The volume of content on PL is incredible this offseason. I wonder how many breakout articles are going to be written this year. At some point you (not you, but the collective) cover every player in the league. It seems like there were a ton last year and most went belly up. That brings me to my larger point – Its like these articles exist for the purpose of saying that we saw the breakout coming… but we never go back and look at all the misses. This is a cycle that FanGraphs knows all too well. My point being that we are never going to learn anything if all we do is celebrate our successes in a scattershot attempt at predicting breakouts… which is squarely where we are – the criticisms of batted ball data non-existent but the analysis rarely hold true into the future. Most batted ball analysis is simple quantifying of a hot stretch which quickly falls apart (Josh Bell 2019) or pointing to the unsustainable nature of something that is actually sustainable (Javy Baez existence). While Cron might be great that year, there will be a hundred predictions that aren’t so it won’t be proof that these models work… but it would be notable. You set the bar really high for Cron and that is admirable. I fond it interesting that you are not worried about a decrease in barrel rate which looks like a given to me.
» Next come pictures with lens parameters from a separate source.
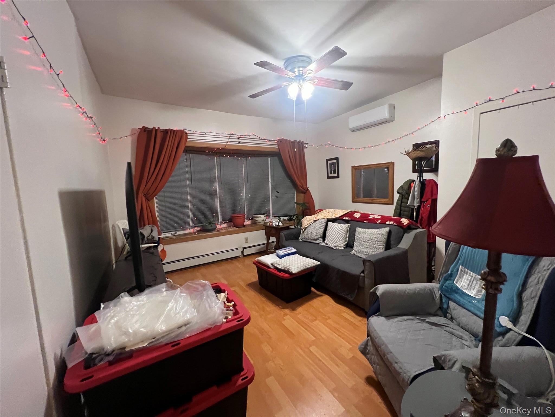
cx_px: 278
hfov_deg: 106.2
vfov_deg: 89.9
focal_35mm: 13
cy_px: 208
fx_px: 208
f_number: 1.8
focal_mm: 1.57
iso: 640
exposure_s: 1/60
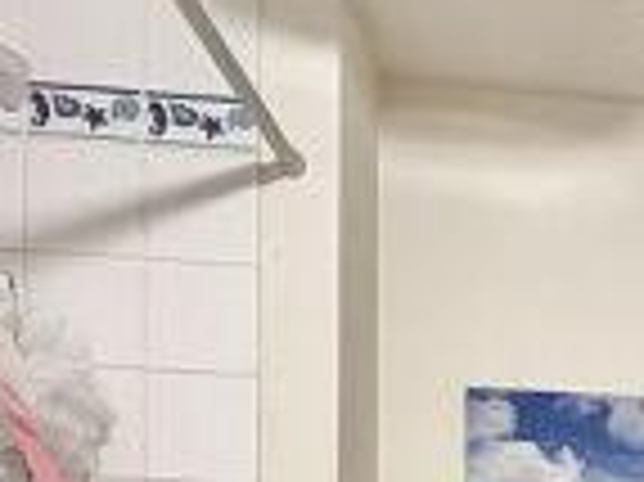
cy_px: 858
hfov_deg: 28.5
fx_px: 1060
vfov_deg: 19.5
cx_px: 808
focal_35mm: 57
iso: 200
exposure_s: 1/50
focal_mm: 2.22
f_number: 2.2
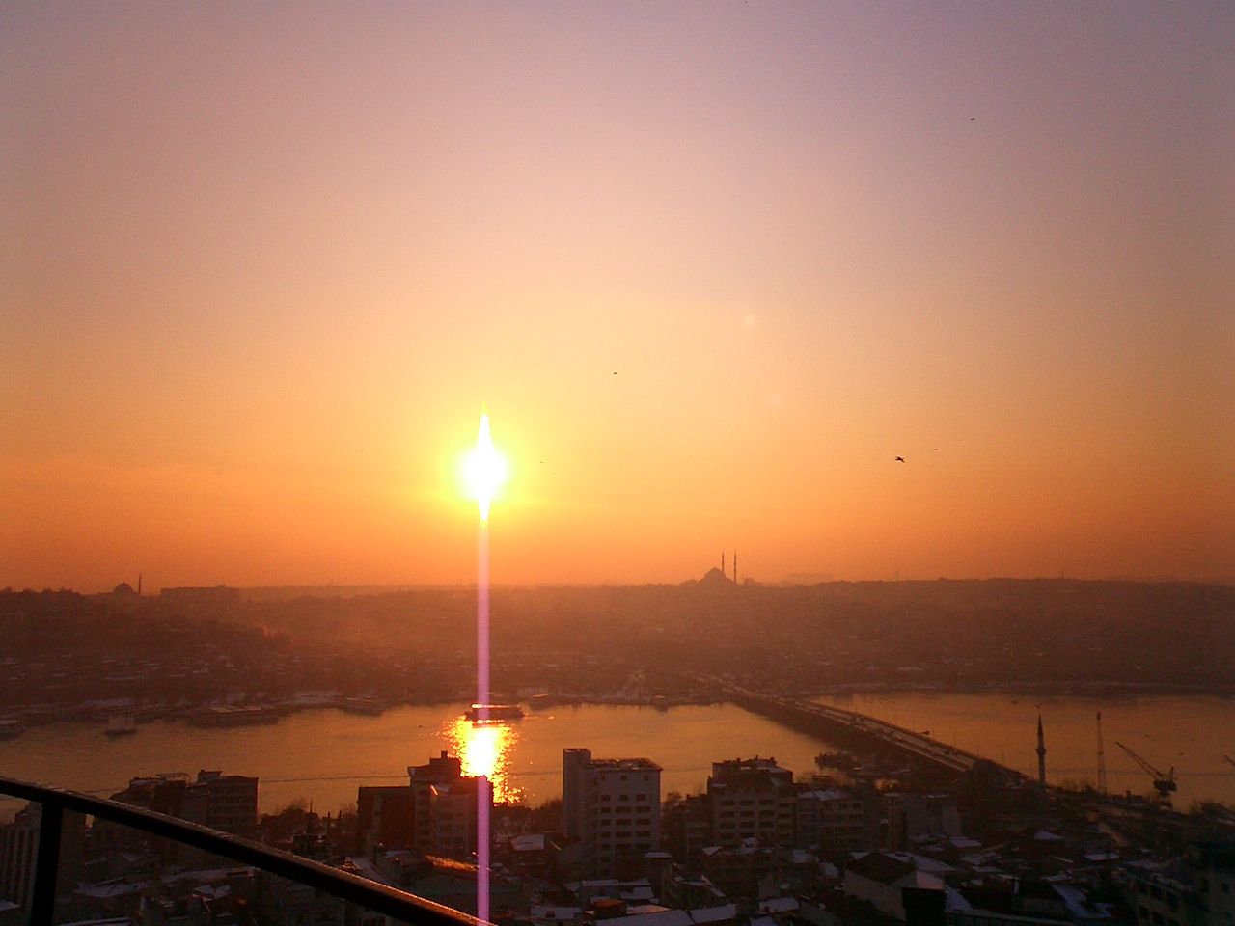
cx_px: 618
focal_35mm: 37
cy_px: 463
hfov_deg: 50.1
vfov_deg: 38.7
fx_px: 1320
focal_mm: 5.6
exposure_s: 1/1250
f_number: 3.5
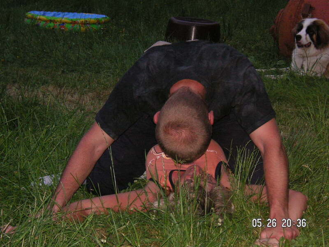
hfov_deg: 25.7
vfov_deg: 19.4
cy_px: 124
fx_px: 722
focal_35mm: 76
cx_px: 164
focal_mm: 12.6
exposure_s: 1/90
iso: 160
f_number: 4.4
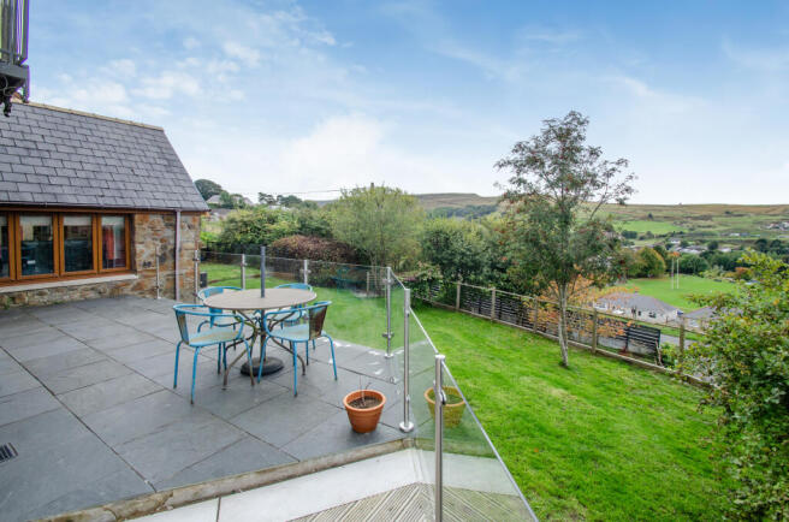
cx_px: 394
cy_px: 261
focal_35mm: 15
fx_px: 328
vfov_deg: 77.0
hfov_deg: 100.5
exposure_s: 1/400
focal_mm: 10
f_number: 7.1
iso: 320
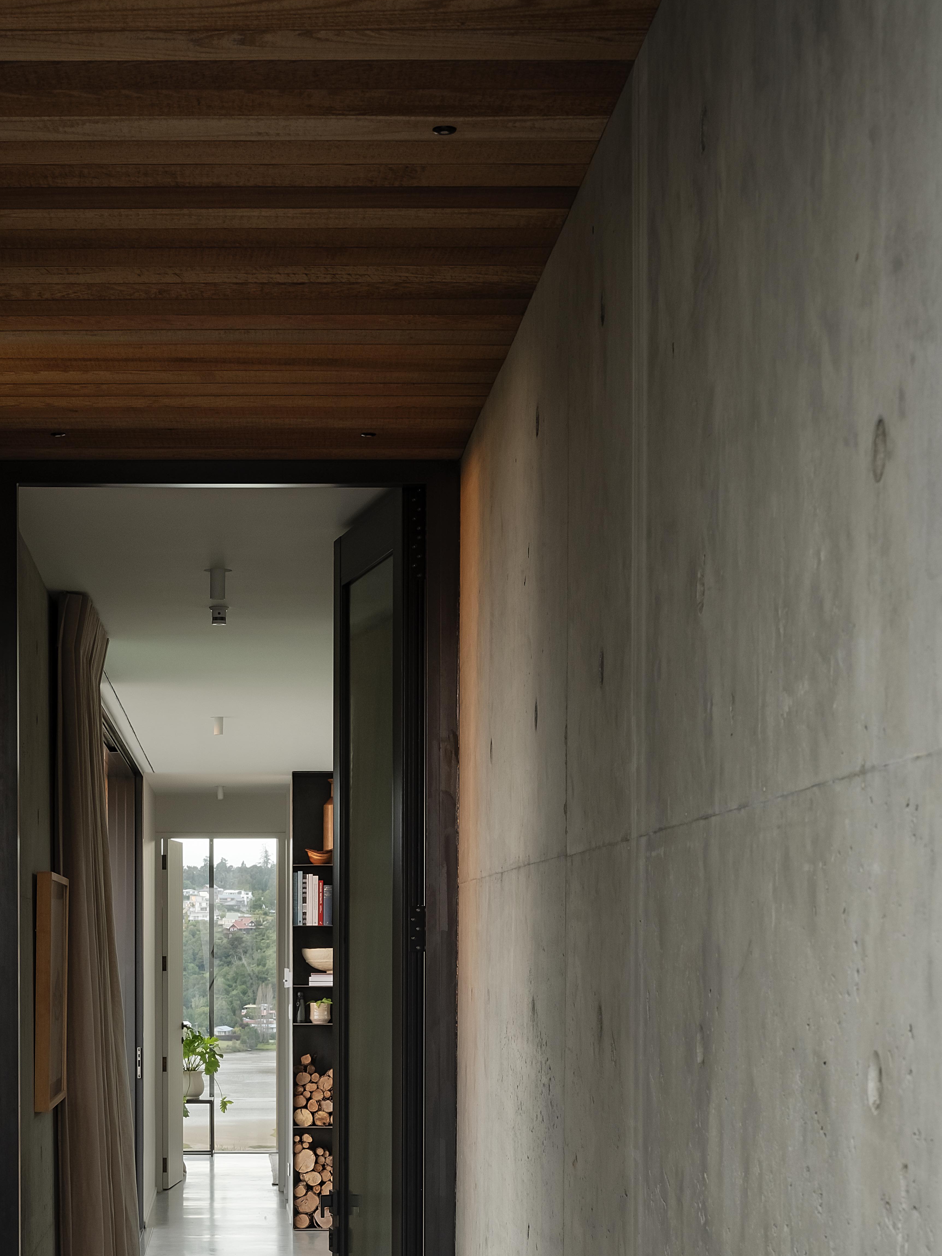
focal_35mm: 79
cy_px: 1102
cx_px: 203
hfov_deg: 18.5
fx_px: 2866
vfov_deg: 24.1
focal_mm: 55.2
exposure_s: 1/1.25
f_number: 16
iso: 400
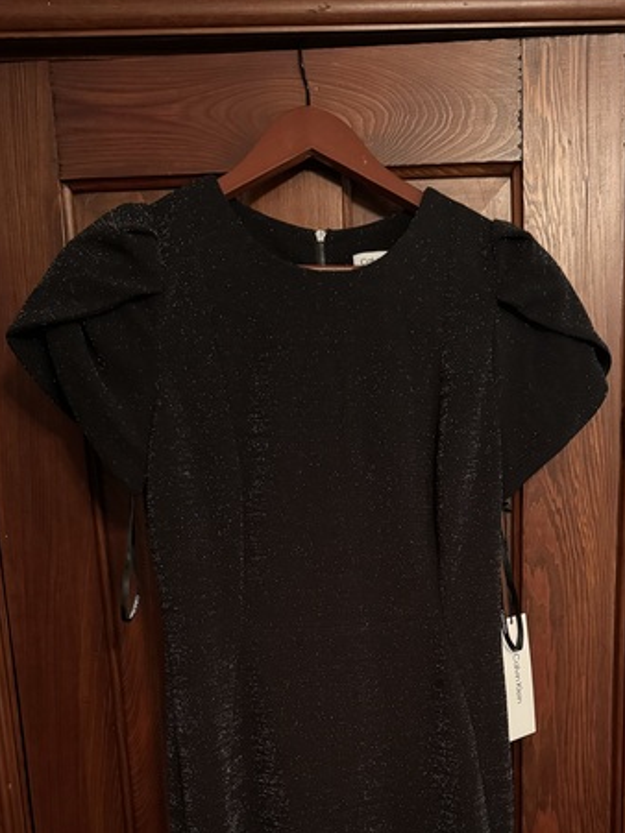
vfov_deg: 45.3
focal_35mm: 39
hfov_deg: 36.7
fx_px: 939
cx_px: 355
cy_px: 675
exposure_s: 1/30
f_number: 1.78
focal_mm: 6.86
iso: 1250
As for the Statcast comp tool. I don’t know about it either. I do know that comps are regressive and I can’t imagine automated ones not being terrible. I can’t imagine what sentence Marcell Ozuna, Nicholas Castellanos, Paul Goldschmidt, and Mike Yastrzemski belong in other than that one. I don’t know what Willy Adames and Jon Schoop have in common – Schoop has pretty huge power and Adames… well, he doesn’t. Those don’t pass the sniff test at all for me. I can assure you that Yelich and Cron have little in common as hitters and that is good time to think about the realities of a worthless model – its completely blind to every reality other than batted ball readings… which have not proven to be any better than any other traditional tool IMO. I made a silly little pitcher metric that was more accurate than a pitch/fx based model in about 5 minutes on these pages last year. I will make something really simple for hitters this year and post it in the comments below whenever the latest and greatest barrel fueled metric drops for 2020. The problemis largely that the people creating the metrics are also assessing them and I am sure they have found ways to quantify their success. Put another way, I care zero about batted ball metrics and I think I can make a better list that most lists or I can at least pick out the Crons and move them down where they belong. Put yet another way, I think the more people get excited about batted ball metrics, the easier it becomes to win at fantasy baseball. I will let people have the Brandon Nimmos and Colin Morans of the world who are the most pushed payers I can think of due tot batted ball metrics. One truth that is kind of worth considering is that the best is done by humans and shoddy work is automated. Think about it is whatever high-end products you might buy. A fine anything is generally hand made and not shot out at a factory. The problem with assembly lines is quality control and judgement which is what automated process lack – using a machine for judgement is minority report stuff part of a dystopian future. Machines are good at crunching huge quantities of data which has value, but it isn’t going to be particularly insightful. Sorry for the rant.